I also have the below AC3- RF demodulator, which allowed me to enjoy the full 5.1 DD soundtrack, when available:
From Wikipedia:
Extracting Dolby Digital from a LaserDisc required a player equipped with a special "AC-3 RF" output and an external demodulator in addition to an AC-3 decoder. The demodulator was necessary to convert the 2.88 MHz modulated AC-3 information on the disc into a 384 kbit/s signal that the decoder could handle.
Sure, but a modulation and demodulation is a modem's primary and highest-level purpose, whereas it is not in a "cable modem". Any car with a built in cell phone or bluetooth system has a modem in it as well, but you don't it a "road modem", do you?
A car's primary function is to move people and objects over physical space, using a network of roads.
A modem's primary function is to move digital data over analog carriers, using a network of wires (and, increasingly, electromagnetic radiation in free space.)
These devices may also provide ancillary functions, such as:
Air conditioning (cars)
Ring detection and auto-answer (80s modems)
DHCP (00s modems)
AM/FM/CD/Sirius-XM audio reproduction (cars)
Escape-code processing (80s modems)
Network address translation (00s modems)
Geolocation / navigation (cars)
Echo-cancellation and line conditioning (80s modems)
Routing (00s modems)
Prostate massage (cars)
Buffering, flow-control, and RS-232 UART (80s modems)
Buffering, flow-control, and USB / Ethernet (00s modems)

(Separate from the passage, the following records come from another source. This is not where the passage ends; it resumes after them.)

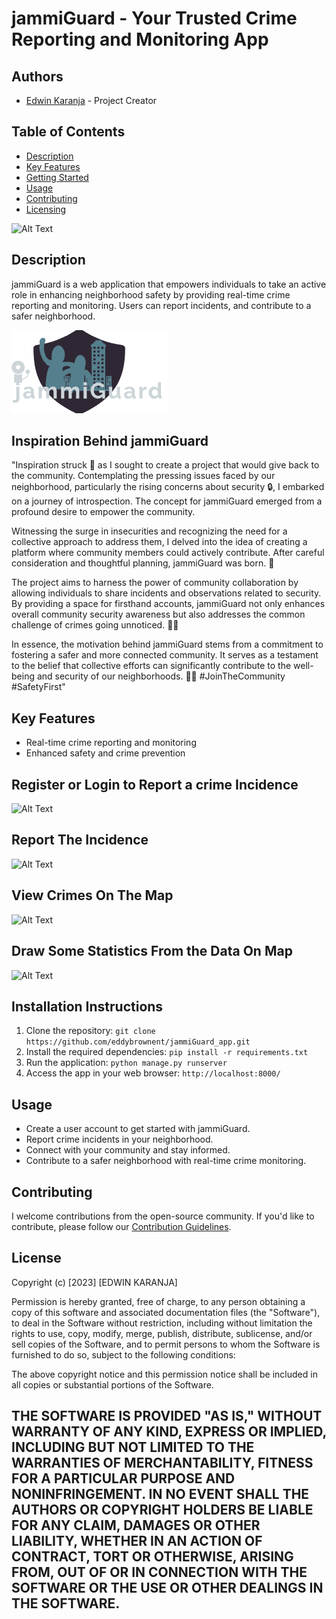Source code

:# jammiGuard - Your Trusted Crime Reporting and Monitoring App

## Authors
- [Edwin Karanja](https://github.com/eddybrownent) - Project Creator


## Table of Contents
- [Description](#description)
- [Key Features](#key-features)
- [Getting Started](#getting-started)
- [Usage](#usage)
- [Contributing](#contributing)
- [Licensing](#Licensing)

![Alt Text](https://github.com/eddybrownent/jammiGuard_app/screenshots/FFSe.gif)

## Description
jammiGuard is a web application that empowers individuals to take an active role in enhancing neighborhood safety by providing real-time crime reporting and monitoring. Users can report incidents, and contribute to a safer neighborhood.

![jammiGuard](https://github.com/eddybrownent/jammiGuard_app/blob/main/crime/static/crime/images/jammiGuard_logo14.png)

## Inspiration Behind jammiGuard

"Inspiration struck 🌟 as I sought to create a project that would give back to the community. Contemplating the pressing issues faced by our neighborhood, particularly the rising concerns about security 🔒, I embarked on a journey of introspection. The concept for jammiGuard emerged from a profound desire to empower the community.

Witnessing the surge in insecurities and recognizing the need for a collective approach to address them, I delved into the idea of creating a platform where community members could actively contribute. After careful consideration and thoughtful planning, jammiGuard was born. 🌈

The project aims to harness the power of community collaboration by allowing individuals to share incidents and observations related to security. By providing a space for firsthand accounts, jammiGuard not only enhances overall community security awareness but also addresses the common challenge of crimes going unnoticed. 👀🚫

In essence, the motivation behind jammiGuard stems from a commitment to fostering a safer and more connected community. It serves as a testament to the belief that collective efforts can significantly contribute to the well-being and security of our neighborhoods. 🤝💙 #JoinTheCommunity #SafetyFirst"

## Key Features
- Real-time crime reporting and monitoring
- Enhanced safety and crime prevention

## Register or Login to Report a crime Incidence
![Alt Text](https://github.com/eddybrownent/jammiGuard_app/screenshots/Screenshot_2023-11-14_12-36-16.png)

## Report The Incidence
![Alt Text](https://github.com/eddybrownent/jammiGuard_app/screenshots/Screenshot_2023-11-14_12-19-28.png)

## View Crimes On The Map
![Alt Text](https://github.com/eddybrownent/jammiGuard_app/screenshots/Screenshot_2023-11-14_12-35-35.png)

## Draw Some Statistics From the Data On Map
![Alt Text](https://github.com/eddybrownent/jammiGuard_app/screenshots/Screenshot_2023-11-14_12-37-20.png)

## Installation Instructions
1. Clone the repository: `git clone https://github.com/eddybrownent/jammiGuard_app.git`
2. Install the required dependencies: `pip install -r requirements.txt`
3. Run the application: `python manage.py runserver`
4. Access the app in your web browser: `http://localhost:8000/`


## Usage
- Create a user account to get started with jammiGuard.
- Report crime incidents in your neighborhood.
- Connect with your community and stay informed.
- Contribute to a safer neighborhood with real-time crime monitoring.

## Contributing
I welcome contributions from the open-source community. If you'd like to contribute, please follow our [Contribution Guidelines](CONTRIBUTING.md).


## License

Copyright (c) [2023] [EDWIN KARANJA]

Permission is hereby granted, free of charge, to any person obtaining a copy
of this software and associated documentation files (the "Software"), to deal
in the Software without restriction, including without limitation the rights
to use, copy, modify, merge, publish, distribute, sublicense, and/or sell
copies of the Software, and to permit persons to whom the Software is
furnished to do so, subject to the following conditions:

The above copyright notice and this permission notice shall be included in all
copies or substantial portions of the Software.

THE SOFTWARE IS PROVIDED "AS IS," WITHOUT WARRANTY OF ANY KIND, EXPRESS OR
IMPLIED, INCLUDING BUT NOT LIMITED TO THE WARRANTIES OF MERCHANTABILITY,
FITNESS FOR A PARTICULAR PURPOSE AND NONINFRINGEMENT. IN NO EVENT SHALL THE
AUTHORS OR COPYRIGHT HOLDERS BE LIABLE FOR ANY CLAIM, DAMAGES OR OTHER
LIABILITY, WHETHER IN AN ACTION OF CONTRACT, TORT OR OTHERWISE, ARISING FROM,
OUT OF OR IN CONNECTION WITH THE SOFTWARE OR THE USE OR OTHER DEALINGS IN THE
SOFTWARE.
--
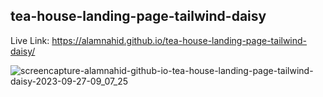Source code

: ﻿## tea-house-landing-page-tailwind-daisy

 Live Link: https://alamnahid.github.io/tea-house-landing-page-tailwind-daisy/

 
![screencapture-alamnahid-github-io-tea-house-landing-page-tailwind-daisy-2023-09-27-09_07_25](https://github.com/alamnahid/tea-house-landing-page-tailwind-daisy/assets/138557372/7933c8e1-d0c2-4289-8e47-fadaef0cb6d7)
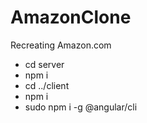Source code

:# AmazonClone
Recreating Amazon.com

<ul>
  <li>cd server</li>

  <li>npm i</li>

  <li>cd ../client</li>

  <li>npm i</li>

  <li>sudo npm i -g @angular/cli</li>
</ul>

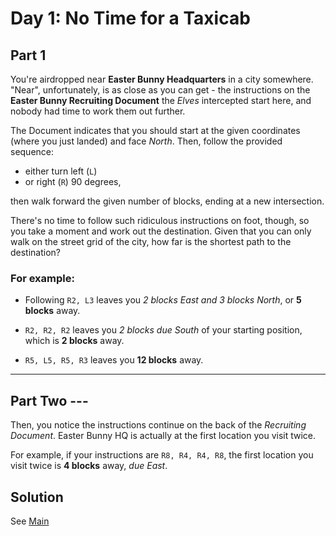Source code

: # Day 1: No Time for a Taxicab

## Part 1

You're airdropped near **Easter Bunny Headquarters** in a city somewhere.
"Near", unfortunately, is as close as you can get - the instructions 
on the **Easter Bunny Recruiting Document** the *Elves* intercepted start here,
and nobody had time to work them out further.

The Document indicates that you should start at the given coordinates (where 
you just landed) and face *North*. Then, follow the provided sequence: 

- either turn left (`L`) 
- or right (`R`) 90 degrees, 

then walk forward the given number of blocks, ending at a new intersection.

There's no time to follow such ridiculous instructions on foot, though, so you
take a moment and work out the destination. Given that you can only walk on the
street grid of the city, how far is the shortest path to the destination?

### For example:

- Following `R2, L3` leaves you *2 blocks East and 3 blocks North*, 
or **5 blocks** away.

- `R2, R2, R2` leaves you *2 blocks due South* of your starting position, 
which is **2 blocks** away.

- `R5, L5, R5, R3` leaves you **12 blocks** away.

---

## Part Two ---

Then, you notice the instructions continue on the back of the 
*Recruiting Document*. Easter Bunny HQ is actually at the first location you
visit twice.

For example, if your instructions are `R8, R4, R4, R8`, the first location you
visit twice is **4 blocks** away, *due East*.

## Solution
See [Main](./Main.hs)
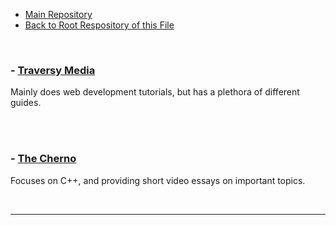  - [Main Repository](https://github.com/blatant-trapdoor/cavann-s-utility-repository)
 - [Back to Root Respository of this File]()


<br>

 ### - [Traversy Media](https://www.youtube.com/user/TechGuyWeb)

<p> Mainly does web development tutorials, but has a plethora of different guides. </p>

</br>


<br>

 ### - [The Cherno]()

 <p> Focuses on C++, and providing short video essays on important topics. </p>
</br>

---
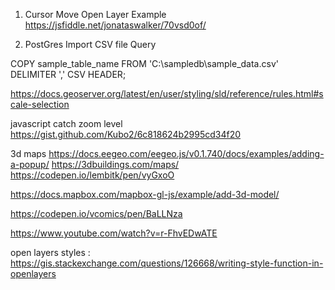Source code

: 1) Cursor Move Open Layer Example
https://jsfiddle.net/jonataswalker/70vsd0of/

2) PostGres Import CSV file Query

COPY sample_table_name
FROM 'C:\sampledb\sample_data.csv' 
DELIMITER ',' 
CSV HEADER;


https://docs.geoserver.org/latest/en/user/styling/sld/reference/rules.html#scale-selection


javascript catch zoom level
https://gist.github.com/Kubo2/6c818624b2995cd34f20


3d maps
https://docs.eegeo.com/eegeo.js/v0.1.740/docs/examples/adding-a-popup/
https://3dbuildings.com/maps/
https://codepen.io/lembitk/pen/vyGxoO

https://docs.mapbox.com/mapbox-gl-js/example/add-3d-model/

https://codepen.io/vcomics/pen/BaLLNza

https://www.youtube.com/watch?v=r-FhvEDwATE

open layers styles :
https://gis.stackexchange.com/questions/126668/writing-style-function-in-openlayers
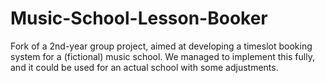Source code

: # Music-School-Lesson-Booker
Fork of a 2nd-year group project, aimed at developing a timeslot booking system for a (fictional) music school. We managed to implement this fully, and it could be used for an actual school with some adjustments.
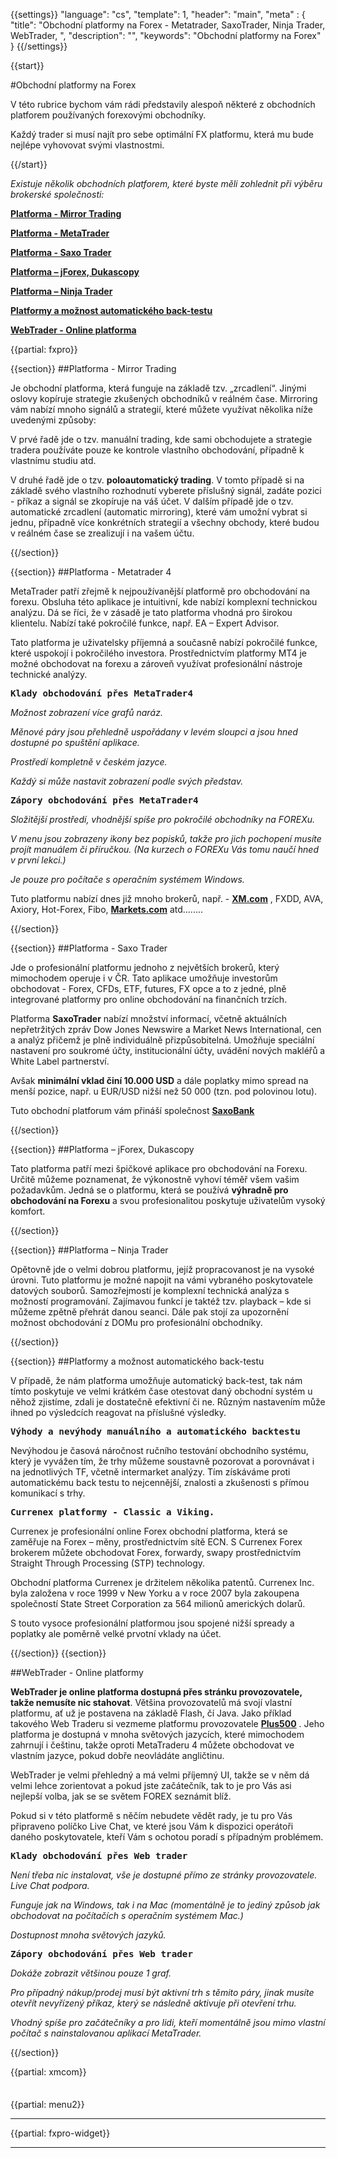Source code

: {{settings}}
  "language": "cs",
  "template": 1,
  "header": "main",
  "meta" : {
    "title": "Obchodní platformy na Forex - Metatrader, SaxoTrader, Ninja Trader, WebTrader, ",
    "description": "",
    "keywords": "Obchodní platformy na Forex"
  }
{{/settings}}

<div class="row">
<div class="col-md-9" role="main" markdown="1">



{{start}}

#Obchodní platformy na Forex 

V této rubrice bychom vám rádi představily alespoň některé z obchodních platforem používaných forexovými obchodníky.

Každý trader si musí najít pro sebe optimální FX platformu, která mu bude nejlépe vyhovovat svými vlastnostmi.

{{/start}}

*Existuje několik obchodních platforem, které byste měli zohlednit při výběru brokerské společnosti:*

[**Platforma - Mirror Trading**](http://www.forexsrovnavac.cz/obchodni-platformy-na-forex#section-1)

[**Platforma - MetaTrader**](http://www.forexsrovnavac.cz/obchodni-platformy-na-forex#section-2)

[**Platforma - Saxo Trader**](http://www.forexsrovnavac.cz/obchodni-platformy-na-forex#section-3)

[**Platforma – jForex, Dukascopy**](http://www.forexsrovnavac.cz/obchodni-platformy-na-forex#section-4)

[**Platforma – Ninja Trader**](http://www.forexsrovnavac.cz/obchodni-platformy-na-forex#section-5)

[**Platformy a možnost automatického back-testu**](http://www.forexsrovnavac.cz/obchodni-platformy-na-forex#section-6)

[**WebTrader - Online platforma**](http://www.forexsrovnavac.cz/obchodni-platformy-na-forex#section-7)




{{partial: fxpro}}
 
{{section}}
##Platforma - Mirror Trading

Je obchodní platforma, která funguje na základě tzv. „zrcadlení“. Jinými oslovy kopíruje strategie zkušených obchodníků v reálném čase. Mirroring vám nabízí mnoho signálů a strategií, které můžete využívat několika níže uvedenými způsoby:

V prvé řadě jde o tzv. manuální  trading, kde sami obchodujete a strategie tradera používáte pouze ke kontrole vlastního obchodování, případně k vlastnímu studiu atd.

V druhé řadě jde o tzv. **poloautomatický trading**. V tomto případě si na základě svého vlastního rozhodnutí vyberete příslušný signál, zadáte pozici - příkaz a signál se zkopíruje na váš účet.
V dalším případě jde o tzv. automatické zrcadlení (automatic mirroring), které vám umožní vybrat si jednu, případně více konkrétních strategií a všechny obchody, které budou v reálném čase se zrealizují i na vašem účtu.




{{/section}}
 
{{section}}
##Platforma - Metatrader 4

MetaTrader patří zřejmě k nejpoužívanější platformě pro obchodování na forexu. Obsluha této aplikace je intuitivní, kde nabízí komplexní technickou analýzu. Dá se říci, že v zásadě je tato platforma vhodná pro širokou klientelu. Nabízí také pokročilé funkce, např. EA – Expert Advisor. 

Tato platforma je uživatelsky příjemná a současně nabízí pokročilé funkce, které uspokojí i pokročilého investora. Prostřednictvím platformy MT4 je možné obchodovat na forexu a zároveň využívat profesionální nástroje technické analýzy.

<b><big>`Klady obchodování přes MetaTrader4`</big></b>

*Možnost zobrazení více grafů naráz.*

*Měnové páry jsou přehledně uspořádany v levém sloupci a jsou hned dostupné po spuštění aplikace.*

*Prostředí kompletně v českém jazyce.*

*Každý si může nastavit zobrazení podle svých představ.*

<b><big>`Zápory obchodování přes MetaTrader4`</big></b>

*Složitější prostředí, vhodnější spíše pro pokročilé obchodníky na FOREXu.*

*V menu jsou zobrazeny ikony bez popisků, takže pro jich pochopení musíte projít manuálem či příručkou. (Na kurzech o FOREXu Vás tomu naučí hned v první lekci.)*

*Je pouze pro počítače s operačním systémem Windows.*

Tuto platformu nabízí dnes již mnoho brokerů, např. - [**XM.com**](http://www.forexsrovnavac.cz/xm-xemarkets-com) , FXDD, AVA, Axiory, Hot-Forex, Fibo, [**Markets.com**](http://www.forexsrovnavac.cz/markets-com-recenze) atd........


{{/section}}

{{section}}
##Platforma - Saxo Trader

Jde o profesionální platformu jednoho z největších brokerů, který mimochodem operuje i v ČR. Tato aplikace umožňuje investorům obchodovat - Forex, CFDs, ETF, futures, FX opce a to z jedné, plně integrované platformy pro online obchodování na finančních trzích. 

Platforma **SaxoTrader** nabízí množství informací, včetně aktuálních nepřetržitých zpráv Dow Jones Newswire a Market News International, cen a analýz přičemž je plně individuálně přizpůsobitelná. Umožňuje speciální nastavení pro soukromé účty, institucionální účty, uvádění nových makléřů a White Label partnerství. 

Avšak **minimální vklad činí 10.000 USD** a dále poplatky mimo spread na menší pozice, např. u EUR/USD nižší než 50 000 (tzn. pod polovinou lotu).

Tuto obchodní platforum vám přináší společnost [**SaxoBank**](http://www.forexsrovnavac.cz/saxobank)

{{/section}}
 
{{section}}
##Platforma – jForex, Dukascopy

Tato platforma patří mezi špičkové aplikace pro obchodování na Forexu. Určitě můžeme poznamenat, že výkonostně vyhoví téměř všem vašim požadavkům. Jedná se o platformu, která se používá **výhradně pro obchodování na Forexu** a svou profesionalitou poskytuje uživatelům vysoký komfort.

{{/section}}
 
{{section}}
##Platforma – Ninja Trader

Opětovně jde o velmi dobrou platformu, jejíž propracovanost je na vysoké úrovni. Tuto platformu je možné napojit na vámi vybraného poskytovatele datových souborů. Samozřejmostí je komplexní technická analýza s možností programování. Zajímavou funkcí je taktéž tzv. playback – kde si můžeme zpětně přehrát danou seanci. Dále pak stojí za upozornění možnost obchodování z DOMu pro profesionální obchodníky.
 
{{/section}}

{{section}}
##Platformy a možnost automatického back-testu

V případě, že nám platforma umožňuje automatický back-test, tak nám tímto poskytuje ve velmi krátkém čase otestovat daný obchodní systém u něhož zjistíme, zdali je dostatečně efektivní či ne. Různým nastavením může ihned po výsledcích reagovat na příslušné výsledky.
 
 
<b><big>`Výhody a nevýhody manuálního a automatického backtestu`</big></b>

Nevýhodou je časová náročnost ručního testování obchodního systému, který je vyvážen tím, že trhy můžeme soustavně pozorovat a porovnávat i na jednotlivých TF, včetně intermarket analýzy. Tím získáváme proti automatickému back testu to nejcennější, znalosti a zkušenosti s přímou komunikací s trhy.
 
 
<b><big>`Currenex platformy - Classic a Viking.`</big></b>


Currenex je profesionální online Forex obchodní platforma, která se zaměřuje na Forex – měny, prostřednictvím sítě ECN. S Currenex Forex brokerem můžete obchodovat Forex, forwardy, swapy prostřednictvím Straight Through Processing (STP) technology.

Obchodní platforma Currenex je držitelem několika patentů. Currenex Inc. byla založena v roce 1999 v New Yorku a v roce 2007 byla zakoupena společností State Street Corporation za 564 milionů amerických dolarů.

S touto vysoce profesionální platformou jsou spojené nižší spready a poplatky ale poměrně velké prvotní vklady na účet.

 
{{/section}}
{{section}}

##WebTrader - Online platformy


**WebTrader je online platforma dostupná přes stránku provozovatele, takže nemusíte nic stahovat**. Většina provozovatelů má svojí vlastní platformu, ať už je postavena na základě Flash, čí Java. Jako příklad takového Web Traderu si vezmeme platformu provozovatele [**Plus500**](http://www.forexsrovnavac.cz/plus500)
. Jeho platforma je dostupná v mnoha světových jazycích, které mimochodem zahrnují i češtinu, takže oproti MetaTraderu 4 můžete obchodovat ve vlastním jazyce, pokud dobře neovládáte angličtinu. 

WebTrader je velmi přehledný a má velmi příjemný UI, takže se v něm dá velmi lehce zorientovat a pokud jste začátečník, tak to je pro Vás asi nejlepší volba, jak se se světem FOREX seznámit blíž.

Pokud si v této platformě s něčím nebudete vědět rady, je tu pro Vás připraveno políčko Live Chat, ve které jsou Vám k dispozici operátoři daného poskytovatele, kteří Vám s ochotou poradí s případným problémem.

<b><big>`Klady obchodování přes Web trader`</big></b>

*Není třeba nic instalovat, vše je dostupné přímo ze stránky provozovatele. Live Chat podpora.*

*Funguje jak na Windows, tak i na Mac (momentálně je to jediný způsob jak obchodovat na počítačích s operačním systémem Mac.)*

*Dostupnost mnoha světových jazyků.*

<b><big>`Zápory obchodování přes Web trader`</big></b>

*Dokáže zobrazit většinou pouze 1 graf.*

*Pro případný nákup/prodej musí být aktivní trh s těmito páry, jinak musíte otevřít nevyřízený příkaz, který se následně aktivuje při otevření trhu.*

*Vhodný spíše pro začátečníky a pro lidi, kteří momentálně jsou mimo vlastní počítač s nainstalovanou aplikací MetaTrader.*
 






{{/section}}





 


{{partial: xmcom}}




</div>
<div class="col-md-3" markdown="1">
<div class="well" markdown="1" style="margin-top: 2.5em">

{{partial: menu2}}

</div>


- - -

{{partial: fxpro-widget}}

- - -

</div>
</div>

None of these ancillary functions differentiate the device in question from its primary task. In the year 2017, a car and a modem are equally likely to contain a bluetooth transceiver (which, to be pedantic, is ALSO a modem. So that'd be a modem inside a modem in the case of the modem, but just a regular modem in the case of the car,) and yet we are still able to intuitively know which one we put the groceries into, and which one plugs into the wall.
(Dammit...)
Originally Posted by codrus
A Miata is actually more useful for holding groceries than an FD.
Haha. Also for holding sofas, lawnmowers, full size residential water heaters, 50cc motorcycles, Ikea furniture, rollaround toolchests, beer fridges, 12 foot ladders, plumbing pipe and electrical conduit, engine stands and engine hoists from Harbor Freight (at the same time, no less- albeit with the pax seat removed), and a whole bunch of other hilarious **** that most of us have managed to pack in there from time to time.
EDIT: Man, I'm getting all kinds of nostalgic here, what with the various returns that Google is providing me in the course of researching this post. Thinking back to the renegade network that we built in college, the BBSes of the same era, the bookstores that we used to hang out in, the Radio Shack in the Promenades Mall in Port Charlotte, FL which disappeared during Hurricane Charley, and so on.